(Record excerpts)

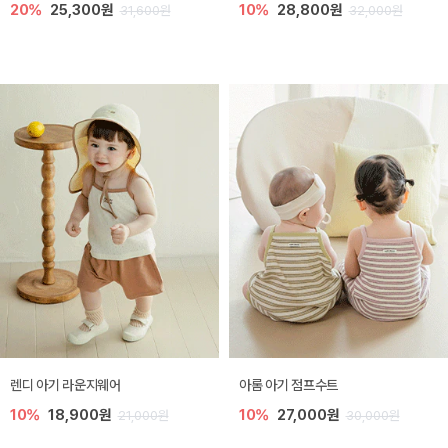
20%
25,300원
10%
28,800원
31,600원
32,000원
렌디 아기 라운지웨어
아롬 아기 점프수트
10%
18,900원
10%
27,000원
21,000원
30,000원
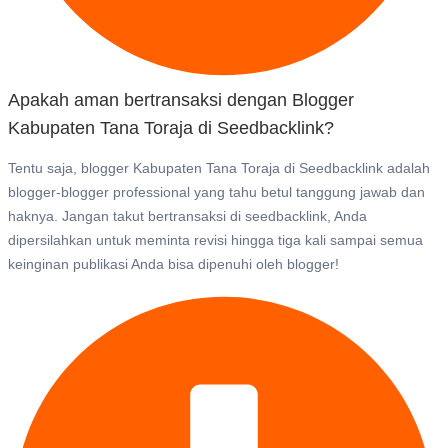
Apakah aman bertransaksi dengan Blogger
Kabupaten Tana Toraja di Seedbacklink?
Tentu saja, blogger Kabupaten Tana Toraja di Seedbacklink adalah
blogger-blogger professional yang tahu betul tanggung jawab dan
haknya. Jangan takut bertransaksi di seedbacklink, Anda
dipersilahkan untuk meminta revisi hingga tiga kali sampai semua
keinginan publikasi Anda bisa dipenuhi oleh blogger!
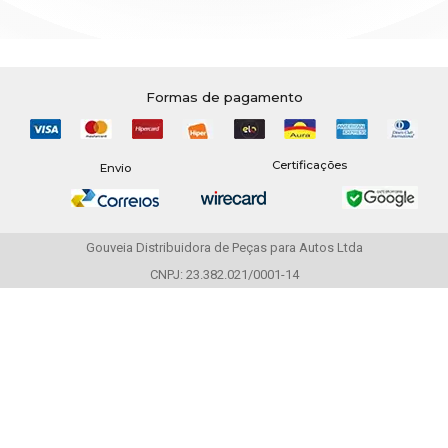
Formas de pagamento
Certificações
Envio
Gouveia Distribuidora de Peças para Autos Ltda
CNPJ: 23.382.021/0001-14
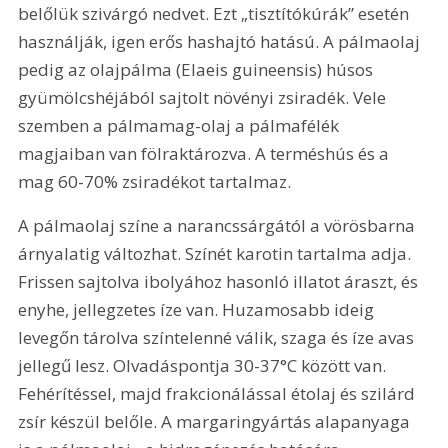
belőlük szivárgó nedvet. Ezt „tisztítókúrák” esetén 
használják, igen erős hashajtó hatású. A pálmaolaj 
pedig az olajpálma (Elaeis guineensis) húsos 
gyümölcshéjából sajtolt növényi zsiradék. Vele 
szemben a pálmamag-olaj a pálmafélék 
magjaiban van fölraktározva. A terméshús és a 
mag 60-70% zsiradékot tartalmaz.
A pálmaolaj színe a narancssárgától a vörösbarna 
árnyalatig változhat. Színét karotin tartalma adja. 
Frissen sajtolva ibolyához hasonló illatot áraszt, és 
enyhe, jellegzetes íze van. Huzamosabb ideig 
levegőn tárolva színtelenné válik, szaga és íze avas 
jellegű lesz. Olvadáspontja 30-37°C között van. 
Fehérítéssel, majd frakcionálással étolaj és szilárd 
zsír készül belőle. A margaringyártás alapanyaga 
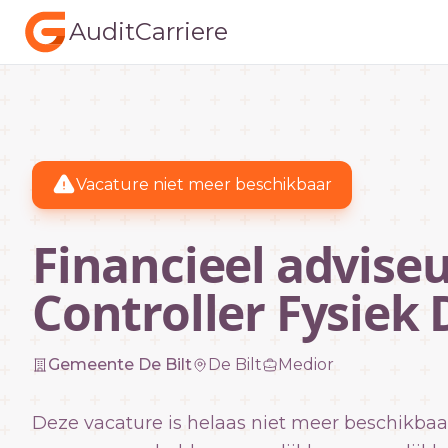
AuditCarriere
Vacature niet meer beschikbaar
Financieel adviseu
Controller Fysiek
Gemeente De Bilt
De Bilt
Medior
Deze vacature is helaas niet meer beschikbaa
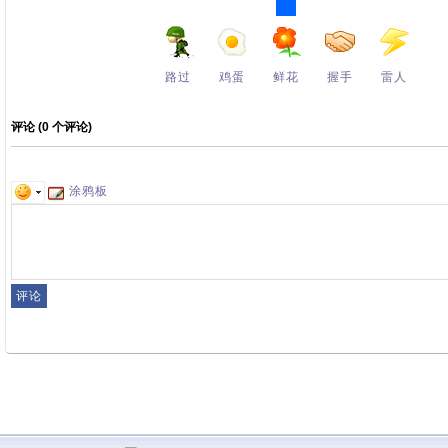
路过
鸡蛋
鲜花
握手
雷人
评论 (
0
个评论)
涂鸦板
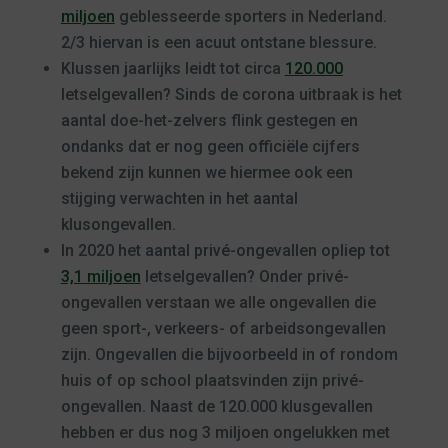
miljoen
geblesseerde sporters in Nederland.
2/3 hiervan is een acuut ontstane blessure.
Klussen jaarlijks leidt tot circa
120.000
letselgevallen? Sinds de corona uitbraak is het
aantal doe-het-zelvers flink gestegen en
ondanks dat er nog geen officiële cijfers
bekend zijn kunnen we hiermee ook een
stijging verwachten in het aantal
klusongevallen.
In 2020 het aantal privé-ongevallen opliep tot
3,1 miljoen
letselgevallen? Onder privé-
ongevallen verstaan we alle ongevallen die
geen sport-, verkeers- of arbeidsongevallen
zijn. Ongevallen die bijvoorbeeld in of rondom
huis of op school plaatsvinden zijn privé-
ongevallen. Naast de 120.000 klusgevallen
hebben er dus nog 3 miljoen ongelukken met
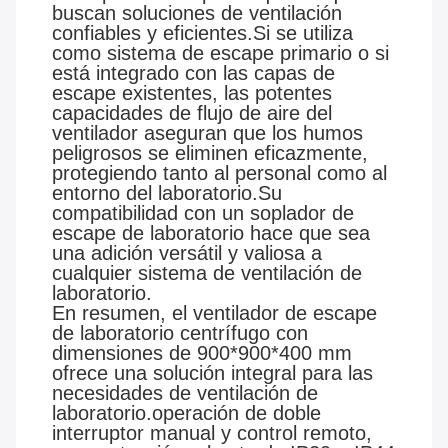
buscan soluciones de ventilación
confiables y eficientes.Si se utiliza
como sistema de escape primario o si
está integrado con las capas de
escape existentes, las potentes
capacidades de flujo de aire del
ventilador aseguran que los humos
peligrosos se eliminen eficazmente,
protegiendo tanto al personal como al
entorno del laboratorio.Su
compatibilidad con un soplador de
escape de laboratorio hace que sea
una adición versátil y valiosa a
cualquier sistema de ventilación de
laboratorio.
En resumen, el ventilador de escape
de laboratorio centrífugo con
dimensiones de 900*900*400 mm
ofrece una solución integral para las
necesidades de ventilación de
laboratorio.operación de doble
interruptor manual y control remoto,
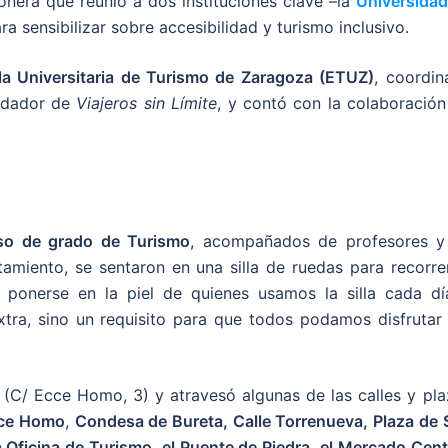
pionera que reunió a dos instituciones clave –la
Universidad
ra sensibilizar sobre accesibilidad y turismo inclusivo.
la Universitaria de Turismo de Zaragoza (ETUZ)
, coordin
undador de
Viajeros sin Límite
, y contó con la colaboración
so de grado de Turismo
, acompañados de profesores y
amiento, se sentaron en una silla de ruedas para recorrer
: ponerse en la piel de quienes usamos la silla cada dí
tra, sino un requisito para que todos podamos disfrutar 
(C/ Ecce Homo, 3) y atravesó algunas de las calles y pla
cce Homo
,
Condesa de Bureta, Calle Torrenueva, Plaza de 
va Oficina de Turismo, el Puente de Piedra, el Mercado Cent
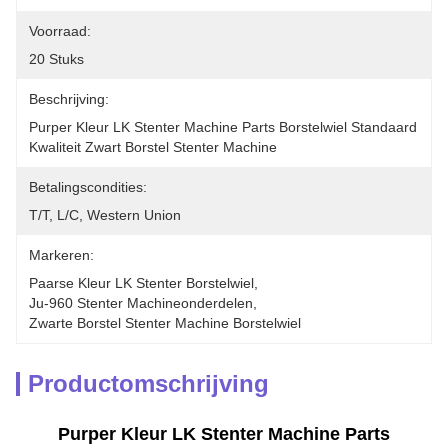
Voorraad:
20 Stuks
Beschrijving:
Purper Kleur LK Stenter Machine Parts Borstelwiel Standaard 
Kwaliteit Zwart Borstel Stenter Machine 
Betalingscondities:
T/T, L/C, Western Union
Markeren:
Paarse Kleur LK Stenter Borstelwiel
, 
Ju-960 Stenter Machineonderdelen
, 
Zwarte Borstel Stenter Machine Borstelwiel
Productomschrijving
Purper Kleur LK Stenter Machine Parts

(End Record excerpts)
(Record excerpts)

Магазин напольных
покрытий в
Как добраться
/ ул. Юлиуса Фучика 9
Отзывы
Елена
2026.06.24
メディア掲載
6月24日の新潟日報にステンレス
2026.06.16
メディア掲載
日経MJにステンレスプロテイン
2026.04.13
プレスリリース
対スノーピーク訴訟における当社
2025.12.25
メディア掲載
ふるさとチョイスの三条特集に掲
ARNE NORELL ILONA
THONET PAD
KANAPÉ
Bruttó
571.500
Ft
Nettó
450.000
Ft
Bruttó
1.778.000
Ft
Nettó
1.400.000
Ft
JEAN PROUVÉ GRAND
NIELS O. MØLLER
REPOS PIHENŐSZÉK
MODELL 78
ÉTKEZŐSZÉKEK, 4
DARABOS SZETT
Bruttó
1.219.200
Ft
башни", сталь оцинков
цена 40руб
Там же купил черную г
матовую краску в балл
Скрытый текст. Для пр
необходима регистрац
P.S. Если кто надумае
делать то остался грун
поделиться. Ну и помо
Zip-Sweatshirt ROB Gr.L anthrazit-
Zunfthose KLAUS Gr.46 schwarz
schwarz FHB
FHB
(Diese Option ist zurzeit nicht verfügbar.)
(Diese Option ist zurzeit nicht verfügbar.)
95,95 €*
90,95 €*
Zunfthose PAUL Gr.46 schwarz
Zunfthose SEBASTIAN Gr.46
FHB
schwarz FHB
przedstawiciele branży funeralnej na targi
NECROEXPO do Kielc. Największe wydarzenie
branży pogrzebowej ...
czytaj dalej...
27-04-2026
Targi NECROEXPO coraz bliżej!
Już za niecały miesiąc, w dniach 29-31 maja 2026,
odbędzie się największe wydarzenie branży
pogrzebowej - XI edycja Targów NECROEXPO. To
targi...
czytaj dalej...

(End Record excerpts)

Skipping every picture, transcribe exactly the lines above from the one containing "ondanks dat er nog geen officiële cijfers" through the one containing "necesidades de ventilación de", both included.

Written answer>
ondanks dat er nog geen officiële cijfers
bekend zijn kunnen we hiermee ook een
stijging verwachten in het aantal
klusongevallen.
In 2020 het aantal privé-ongevallen opliep tot
3,1 miljoen
letselgevallen? Onder privé-
ongevallen verstaan we alle ongevallen die
geen sport-, verkeers- of arbeidsongevallen
zijn. Ongevallen die bijvoorbeeld in of rondom
huis of op school plaatsvinden zijn privé-
ongevallen. Naast de 120.000 klusgevallen
hebben er dus nog 3 miljoen ongelukken met
buscan soluciones de ventilación
confiables y eficientes.Si se utiliza
como sistema de escape primario o si
está integrado con las capas de
escape existentes, las potentes
capacidades de flujo de aire del
ventilador aseguran que los humos
peligrosos se eliminen eficazmente,
protegiendo tanto al personal como al
entorno del laboratorio.Su
compatibilidad con un soplador de
escape de laboratorio hace que sea
una adición versátil y valiosa a
cualquier sistema de ventilación de
laboratorio.
En resumen, el ventilador de escape
de laboratorio centrífugo con
dimensiones de 900*900*400 mm
ofrece una solución integral para las
necesidades de ventilación de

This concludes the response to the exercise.